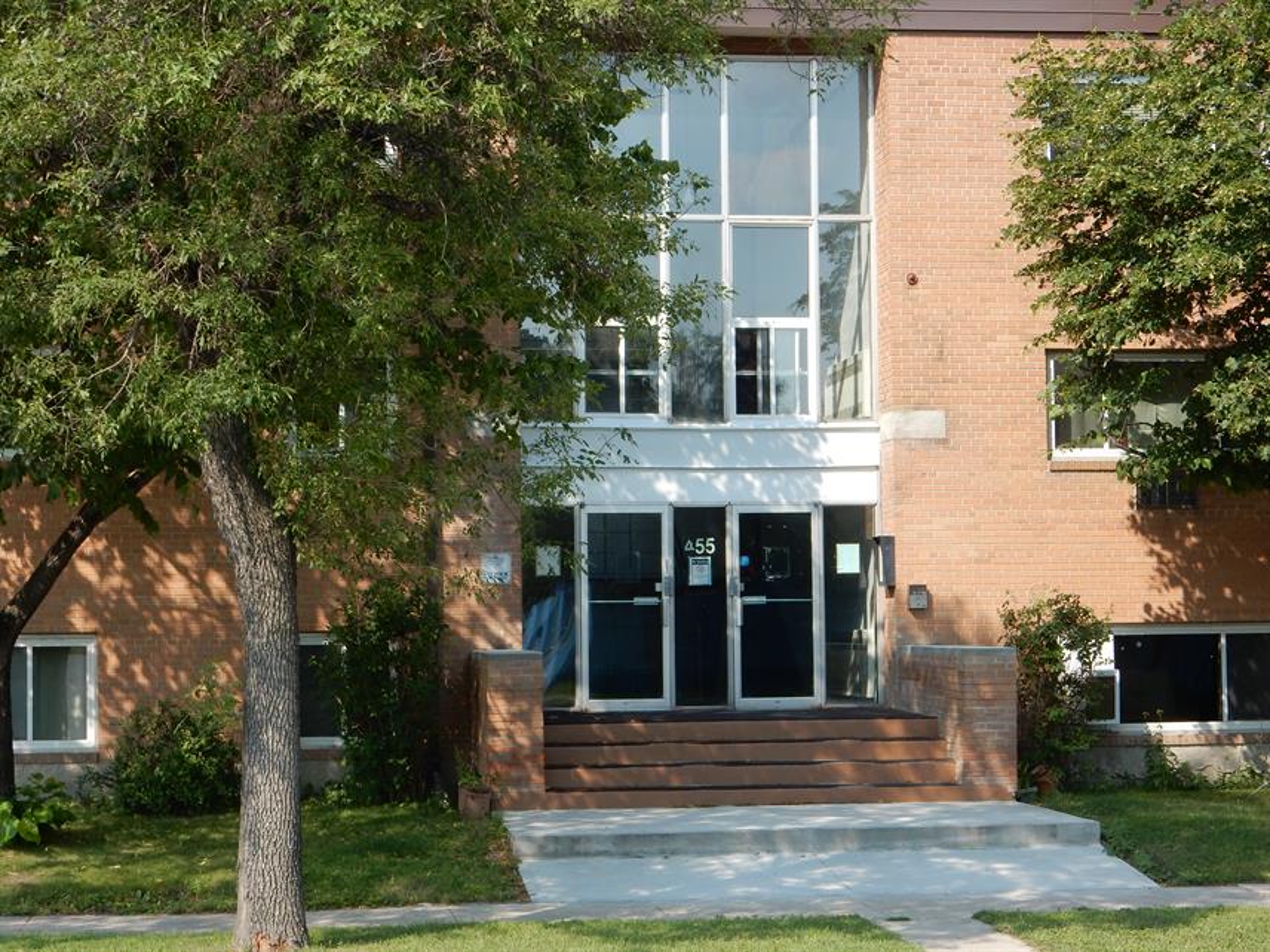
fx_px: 2605
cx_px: 635
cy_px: 476
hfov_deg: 27.4
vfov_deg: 20.7
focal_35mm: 71
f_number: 4.8
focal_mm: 12.6
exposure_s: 1/400
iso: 125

# # #

TASK PROMPT: Give the listing above again in its entirety and exactly; do not include the pictures.

YOUR RESPONSE:
fx_px: 2605
cx_px: 635
cy_px: 476
hfov_deg: 27.4
vfov_deg: 20.7
focal_35mm: 71
f_number: 4.8
focal_mm: 12.6
exposure_s: 1/400
iso: 125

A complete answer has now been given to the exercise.